Il punto due è “Migrazioni e frontiere esterne”. Gli obiettivi sono “di non permettere mai più flussi incontrollati”, ridurre il numero dei migranti irregolari, assicurare “il pieno controllo” delle frontiere esterne e il ritorno a un sistema Schengen pienamente funzionante. Il tutto all’interno di un “largo accordo” sulle politiche migratorie a lungo termine e applicazione dei principi di solidarietà e responsabilità. Per raggiungere questi obiettivi si prevede l’impegno a implementare l’accordo con la Turchia e di “continuare a sostenere gli Stati in prima linea”. Entro la fine dell’anno la Guardia di frontiera europea dovrà essere operativa, mentre si rilancerà il Migration compact e il dialogo con i Paesi terzi.

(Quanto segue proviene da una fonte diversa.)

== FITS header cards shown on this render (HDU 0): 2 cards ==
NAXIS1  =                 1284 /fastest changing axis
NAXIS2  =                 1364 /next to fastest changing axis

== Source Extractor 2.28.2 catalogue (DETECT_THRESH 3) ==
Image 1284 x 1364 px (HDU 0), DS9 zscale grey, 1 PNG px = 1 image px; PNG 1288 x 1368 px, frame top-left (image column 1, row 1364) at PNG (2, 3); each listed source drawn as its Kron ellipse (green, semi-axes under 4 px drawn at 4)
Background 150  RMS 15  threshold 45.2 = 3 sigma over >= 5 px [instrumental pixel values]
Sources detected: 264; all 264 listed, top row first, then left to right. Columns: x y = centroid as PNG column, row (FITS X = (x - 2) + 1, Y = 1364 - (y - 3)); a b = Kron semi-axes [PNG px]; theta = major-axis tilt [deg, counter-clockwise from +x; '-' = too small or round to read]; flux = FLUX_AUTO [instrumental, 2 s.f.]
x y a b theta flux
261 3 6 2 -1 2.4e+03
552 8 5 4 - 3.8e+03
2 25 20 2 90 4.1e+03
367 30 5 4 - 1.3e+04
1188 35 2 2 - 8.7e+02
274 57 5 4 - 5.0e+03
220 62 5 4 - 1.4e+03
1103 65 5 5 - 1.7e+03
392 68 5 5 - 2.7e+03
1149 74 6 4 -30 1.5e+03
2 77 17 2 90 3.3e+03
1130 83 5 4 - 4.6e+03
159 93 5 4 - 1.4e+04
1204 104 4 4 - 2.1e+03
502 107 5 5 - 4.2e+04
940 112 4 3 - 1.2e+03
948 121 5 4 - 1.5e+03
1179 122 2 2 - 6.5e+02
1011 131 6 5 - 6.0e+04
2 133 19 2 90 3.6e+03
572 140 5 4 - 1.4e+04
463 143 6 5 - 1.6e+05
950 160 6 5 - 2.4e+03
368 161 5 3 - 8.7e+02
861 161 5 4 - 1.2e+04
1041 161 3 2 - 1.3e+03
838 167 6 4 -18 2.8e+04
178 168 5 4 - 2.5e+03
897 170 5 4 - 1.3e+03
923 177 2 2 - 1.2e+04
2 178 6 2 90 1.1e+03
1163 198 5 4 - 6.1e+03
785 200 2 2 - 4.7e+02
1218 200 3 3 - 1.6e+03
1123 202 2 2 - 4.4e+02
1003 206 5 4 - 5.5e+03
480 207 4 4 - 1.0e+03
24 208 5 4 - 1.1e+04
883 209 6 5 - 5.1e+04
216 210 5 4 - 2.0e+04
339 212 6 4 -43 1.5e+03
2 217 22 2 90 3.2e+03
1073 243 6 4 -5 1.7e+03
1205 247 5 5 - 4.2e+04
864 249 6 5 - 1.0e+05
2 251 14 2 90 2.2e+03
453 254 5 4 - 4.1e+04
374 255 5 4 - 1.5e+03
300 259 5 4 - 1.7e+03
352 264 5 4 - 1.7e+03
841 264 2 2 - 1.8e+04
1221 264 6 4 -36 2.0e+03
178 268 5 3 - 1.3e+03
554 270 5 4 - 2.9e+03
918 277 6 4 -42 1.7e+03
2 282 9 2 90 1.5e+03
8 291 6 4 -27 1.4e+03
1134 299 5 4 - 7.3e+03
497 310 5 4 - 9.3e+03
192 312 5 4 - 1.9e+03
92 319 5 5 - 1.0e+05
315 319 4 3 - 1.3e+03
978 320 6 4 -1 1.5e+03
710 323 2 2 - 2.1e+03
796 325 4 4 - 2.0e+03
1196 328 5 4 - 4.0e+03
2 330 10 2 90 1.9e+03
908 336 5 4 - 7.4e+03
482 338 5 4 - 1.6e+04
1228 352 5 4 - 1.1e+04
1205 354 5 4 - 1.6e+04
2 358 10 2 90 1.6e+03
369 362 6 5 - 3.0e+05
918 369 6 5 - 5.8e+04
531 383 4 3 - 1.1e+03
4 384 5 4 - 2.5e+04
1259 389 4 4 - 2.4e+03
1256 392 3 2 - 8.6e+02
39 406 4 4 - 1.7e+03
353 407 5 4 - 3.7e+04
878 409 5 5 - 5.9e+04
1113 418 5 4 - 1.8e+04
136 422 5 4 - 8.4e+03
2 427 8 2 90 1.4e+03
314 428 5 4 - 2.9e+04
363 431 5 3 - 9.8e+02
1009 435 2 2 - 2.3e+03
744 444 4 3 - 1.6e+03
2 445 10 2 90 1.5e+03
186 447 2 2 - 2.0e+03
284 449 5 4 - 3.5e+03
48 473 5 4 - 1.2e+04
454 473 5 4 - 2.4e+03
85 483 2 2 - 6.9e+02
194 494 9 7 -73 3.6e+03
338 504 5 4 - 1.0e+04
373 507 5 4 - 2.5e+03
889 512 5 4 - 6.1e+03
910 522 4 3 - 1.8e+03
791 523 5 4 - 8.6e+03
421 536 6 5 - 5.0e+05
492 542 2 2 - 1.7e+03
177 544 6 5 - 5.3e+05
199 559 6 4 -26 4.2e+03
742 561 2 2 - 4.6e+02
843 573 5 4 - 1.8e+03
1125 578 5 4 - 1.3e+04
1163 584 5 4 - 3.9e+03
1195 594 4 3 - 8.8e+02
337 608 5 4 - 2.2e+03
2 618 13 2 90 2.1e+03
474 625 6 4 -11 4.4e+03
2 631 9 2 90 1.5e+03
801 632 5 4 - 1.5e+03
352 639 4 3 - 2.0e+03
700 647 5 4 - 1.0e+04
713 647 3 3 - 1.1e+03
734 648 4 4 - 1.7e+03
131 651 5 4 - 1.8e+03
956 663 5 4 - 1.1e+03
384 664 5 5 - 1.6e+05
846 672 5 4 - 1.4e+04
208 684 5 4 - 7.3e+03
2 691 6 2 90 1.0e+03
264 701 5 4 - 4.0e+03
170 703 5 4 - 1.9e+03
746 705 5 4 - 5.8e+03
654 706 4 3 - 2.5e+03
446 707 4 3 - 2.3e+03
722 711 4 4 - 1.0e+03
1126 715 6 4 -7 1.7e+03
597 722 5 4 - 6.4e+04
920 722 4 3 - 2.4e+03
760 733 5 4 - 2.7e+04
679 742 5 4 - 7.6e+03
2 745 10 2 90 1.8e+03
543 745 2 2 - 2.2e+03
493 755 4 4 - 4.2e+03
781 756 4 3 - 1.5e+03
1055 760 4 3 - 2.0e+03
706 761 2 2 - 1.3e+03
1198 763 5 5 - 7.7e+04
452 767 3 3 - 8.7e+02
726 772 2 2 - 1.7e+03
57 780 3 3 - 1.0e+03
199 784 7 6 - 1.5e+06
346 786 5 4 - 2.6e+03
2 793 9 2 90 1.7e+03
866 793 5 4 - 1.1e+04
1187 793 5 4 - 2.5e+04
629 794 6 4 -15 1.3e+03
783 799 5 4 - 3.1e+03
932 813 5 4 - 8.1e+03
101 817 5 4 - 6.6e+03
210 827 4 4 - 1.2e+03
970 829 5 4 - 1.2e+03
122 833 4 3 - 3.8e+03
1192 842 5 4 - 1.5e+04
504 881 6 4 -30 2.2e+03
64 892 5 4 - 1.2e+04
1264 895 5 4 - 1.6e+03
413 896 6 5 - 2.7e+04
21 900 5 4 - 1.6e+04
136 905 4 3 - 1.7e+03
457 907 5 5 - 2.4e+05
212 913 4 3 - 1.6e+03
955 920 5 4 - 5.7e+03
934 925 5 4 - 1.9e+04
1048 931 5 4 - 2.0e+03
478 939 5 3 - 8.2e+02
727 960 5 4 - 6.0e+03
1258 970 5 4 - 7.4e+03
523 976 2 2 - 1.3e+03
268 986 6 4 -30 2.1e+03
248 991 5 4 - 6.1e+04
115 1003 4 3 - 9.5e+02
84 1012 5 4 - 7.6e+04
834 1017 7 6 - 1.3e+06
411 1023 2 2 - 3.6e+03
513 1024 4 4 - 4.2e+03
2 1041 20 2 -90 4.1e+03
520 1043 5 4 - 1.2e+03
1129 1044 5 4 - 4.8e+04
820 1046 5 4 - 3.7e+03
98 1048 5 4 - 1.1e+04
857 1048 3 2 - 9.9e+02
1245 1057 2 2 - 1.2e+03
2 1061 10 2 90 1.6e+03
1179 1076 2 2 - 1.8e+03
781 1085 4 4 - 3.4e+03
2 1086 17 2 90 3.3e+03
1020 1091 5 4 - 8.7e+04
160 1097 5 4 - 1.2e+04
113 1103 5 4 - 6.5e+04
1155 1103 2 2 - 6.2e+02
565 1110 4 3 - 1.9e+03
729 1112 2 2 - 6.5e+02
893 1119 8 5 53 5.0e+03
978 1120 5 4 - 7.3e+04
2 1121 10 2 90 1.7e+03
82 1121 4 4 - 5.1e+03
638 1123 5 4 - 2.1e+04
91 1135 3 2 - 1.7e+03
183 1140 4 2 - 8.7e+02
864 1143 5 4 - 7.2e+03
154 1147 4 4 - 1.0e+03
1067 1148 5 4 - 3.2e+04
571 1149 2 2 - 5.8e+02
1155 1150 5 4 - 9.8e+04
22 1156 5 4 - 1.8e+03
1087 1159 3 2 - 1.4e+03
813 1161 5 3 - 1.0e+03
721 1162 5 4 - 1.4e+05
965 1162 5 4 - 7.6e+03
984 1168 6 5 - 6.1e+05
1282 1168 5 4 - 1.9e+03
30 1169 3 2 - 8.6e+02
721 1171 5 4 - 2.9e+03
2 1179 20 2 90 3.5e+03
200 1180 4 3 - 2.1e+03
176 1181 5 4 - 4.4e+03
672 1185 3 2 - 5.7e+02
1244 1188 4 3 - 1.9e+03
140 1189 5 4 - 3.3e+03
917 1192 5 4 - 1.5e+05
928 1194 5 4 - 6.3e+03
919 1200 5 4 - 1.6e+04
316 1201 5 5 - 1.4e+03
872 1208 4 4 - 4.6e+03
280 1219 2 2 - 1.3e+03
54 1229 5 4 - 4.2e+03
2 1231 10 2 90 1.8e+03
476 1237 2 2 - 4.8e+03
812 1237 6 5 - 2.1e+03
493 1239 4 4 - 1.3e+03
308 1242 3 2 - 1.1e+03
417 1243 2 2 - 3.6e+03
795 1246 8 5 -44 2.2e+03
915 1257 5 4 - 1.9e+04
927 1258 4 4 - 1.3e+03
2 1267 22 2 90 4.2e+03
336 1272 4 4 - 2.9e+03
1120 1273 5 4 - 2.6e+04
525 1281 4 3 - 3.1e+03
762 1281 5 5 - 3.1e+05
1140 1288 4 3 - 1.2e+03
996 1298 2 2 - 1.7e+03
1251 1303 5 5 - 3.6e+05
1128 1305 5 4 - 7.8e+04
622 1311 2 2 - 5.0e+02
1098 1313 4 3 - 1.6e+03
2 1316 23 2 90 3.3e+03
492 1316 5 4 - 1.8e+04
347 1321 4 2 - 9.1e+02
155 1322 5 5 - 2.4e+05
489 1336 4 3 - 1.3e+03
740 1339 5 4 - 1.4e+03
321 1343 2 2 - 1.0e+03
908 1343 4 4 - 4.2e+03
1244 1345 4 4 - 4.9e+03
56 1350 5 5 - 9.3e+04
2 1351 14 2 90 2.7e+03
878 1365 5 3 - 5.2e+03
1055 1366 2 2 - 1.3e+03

“Sicurezza interna ed esterna” è il terzo punto, dove l’obiettivo è “fare tutto il necessario per aiutare gli Stati membri ad assicurare la sicurezza interna e a combattere il terrorismo”. Per farlo si aumenterà la collaborazione tra i servizi di sicurezza, lo scambio di informazioni sui database di coloro che varcano i confini dell’Unione, anche se sono cittadini Ue. Ci sarà anche un “sforzi sistematico” per combattere la radicalizzazione anche attraverso una politica di espulsioni e divieti di ingresso. Per il fronte sicurezza esterna e difesa si lavorerà a “fare miglior uso di quanto prevedono i Trattati” in particolare sull’utilizzo delle forze armate, implementando “immediatamente” la Dichiarazione congiunta con la Nato.
Quarto punto si chiama “Sviluppo economico e sociale, giovani”. L’obiettivo è ovviamente di “creare un futuro promettente per tutti” e dare “migliori opportunità ai giovani”. Dunque a dicembre si deciderà sull’estensione del Piano Juncker sugli investimenti, a primavera prossima ci sarà una revisione sui risultati raggiunti nelle diverse strategie del Mercato unico. Questo ottobre si lavorerà sul commercio internazionale bilanciando “benefici e preoccupazioni dei cittadini”. A dicembre ci saranno decisioni per combattere la disoccupazione giovanile.
Infine si chiude con “La strada da fare”. Qui si sottolinea ancora una volta la necessità di una “leale cooperazione tra Stati e istituzioni” comunitarie. E ci si dà appuntamento a Malta per l’inizio del 2017 e poi a Roma a marzo per vedere cosa si è riusciti a fare e decidere “del nostro futuro insieme”.